# Modern aircraft noises



## ppopsie (Feb 18, 2009)

Recently I heard a new type of aircraft noise which was in light and high tone, and not too heavy and loud. The plane turned out to be an E-2C, probably fitted with new type of propelles of seven skewed blades, swiftly passing probably at 1500ft overhead inbound for its base airfield. I knew they brought in a new carrier and flying units here a few months ago.

I used to listen to the noises of the old E-2Cs which was very heavy and powerful. It was even louder than both the P-3Cs and the C-130s. The noise from Kawanishi US-2 flying boat is quite another, stood out from the each's, with very low and heavy rumble that I love the most. I am not interested in those emitted from the faster (and noisy) jets.
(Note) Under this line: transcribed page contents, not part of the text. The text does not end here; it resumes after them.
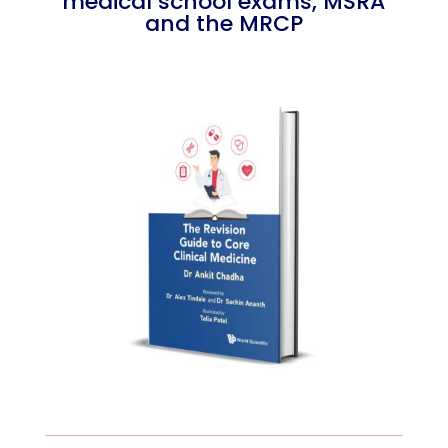
medical school exams, MSRA
and the MRCP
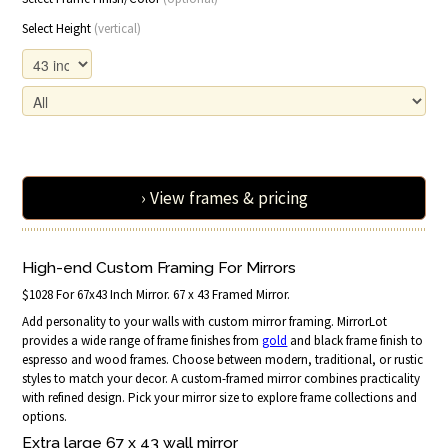
Select Height
(vertical)
› View frames & pricing
High-end Custom Framing For Mirrors
$1028 For 67x43 Inch Mirror. 67 x 43 Framed Mirror.
Add personality to your walls with custom mirror framing. MirrorLot
provides a wide range of frame finishes from
gold
and black frame finish to
espresso and wood frames. Choose between modern, traditional, or rustic
styles to match your decor. A custom-framed mirror combines practicality
with refined design. Pick your mirror size to explore frame collections and
options.
Extra large 67 x 43 wall mirror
Has anyone heard the noise from C-130Js fitted with new type propellers?


----------



## beaupower32 (Feb 18, 2009)

yeah, stationed here at charleston, we get alot of C-130 traffic. A few J's come through, but there is no major difference in sound between the old props and new props of the J's.


----------



## ppopsie (Feb 18, 2009)

beaupower32 said:


> A few J's come through, but there is no major difference in sound between the old props and new props of the J's.



Thanks! So that was good old one. I love the C-130s too.


----------



## Matt308 (Feb 18, 2009)

Perhaps you heard the new E-2D?


----------



## ppopsie (Feb 19, 2009)

Oops that's it!


----------